Q. Why was I able to deploy successfully to a CNS-managed PIX device the first time, but subsequent deployments were unsuccessful?
A. This can happen if the configuration pushed during the first deployment contains incorrect CLI commands for the auto-update feature. Check the following:
–Make sure the username and password of the CNS server is defined correctly in the auto-update command.

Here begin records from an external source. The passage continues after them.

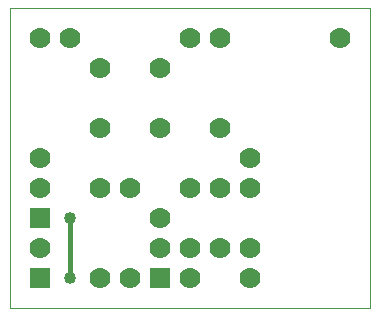
<source format=gtl>
G75*
%MOIN*%
%OFA0B0*%
%FSLAX25Y25*%
%IPPOS*%
%LPD*%
%AMOC8*
5,1,8,0,0,1.08239X$1,22.5*
%
%ADD10C,0.00472*%
%ADD11R,0.07000X0.07000*%
%ADD12C,0.07000*%
%ADD13C,0.01600*%
%ADD14C,0.04000*%
D10*
X0001236Y0001236D02*
X0121236Y0001236D01*
X0121236Y0101236D01*
X0001236Y0101236D01*
X0001236Y0001236D01*
D11*
X0011236Y0011236D03*
X0011236Y0031236D03*
X0051236Y0011236D03*
D12*
X0041236Y0011236D03*
X0031236Y0011236D03*
X0011236Y0021236D03*
X0011236Y0041236D03*
X0011236Y0051236D03*
X0031236Y0041236D03*
X0041236Y0041236D03*
X0051236Y0031236D03*
X0051236Y0021236D03*
X0061236Y0021236D03*
X0071236Y0021236D03*
X0081236Y0021236D03*
X0081236Y0011236D03*
X0061236Y0011236D03*
X0061236Y0041236D03*
X0071236Y0041236D03*
X0081236Y0041236D03*
X0081236Y0051236D03*
X0071236Y0061236D03*
X0051236Y0061236D03*
X0031236Y0061236D03*
X0031236Y0081236D03*
X0021236Y0091236D03*
X0011236Y0091236D03*
X0051236Y0081236D03*
X0061236Y0091236D03*
X0071236Y0091236D03*
X0111236Y0091236D03*
D13*
X0021236Y0031236D02*
X0021236Y0011236D01*
D14*
X0021236Y0011236D03*
X0021236Y0031236D03*
M02*

</source>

–Make sure that you have defined a FlexConfig that contains the necessary name commands. A FlexConfig is necessary because Security Manager does not support this command directly. As a result, even though the command was discovered, it does not appear in the full configuration.
Note For more information, see TAC case CSCsa73337.
Q. How do I debug CNS on a PIX device?
A. Enter the following CLI commands:
logging monitor debug
Tip You can also find relevant information in the PIX log on the CNS server.
Q. How do I debug CNS on an IOS device?
A. Enter the following CLI commands:
debug cns all
debug kron exec-cli
Tip When working in event mode, you can also find relevant information in the event log on the CNS server. When working in call home mode, check the config server log on the CNS server.
Q. Why did I fail to discover an IOS device and acquire its configuration through CNS?
A. If you see the following errors in debug mode:
*Feb 23 21:42:15.677: CNS exec decode: Unknown hostname cnsServer-lnx.cisco.com ... 474F6860: 72726F72 2D6D6573 73616765 3E584D4C error-message>XML 474F6870: 5F504152 53455F45 52524F52 3C2F6572 _PARSE_ERROR</er
Verify the following:
–The CNS commands use a fully-qualified host name (host name and domain name).
–The device contains ip domain name your domain name.
–The device contains ip host fully-qualified-cns-hostname cns-ip-address.
Q. Why does not the event mode router appear on the CNS Discover Device page or appear in green on the CNS web page?
A. Check the following:
–Make sure that the router and the CNS server can ping each other.
–Clear the cns event command, then re-enter it without specifying a port number.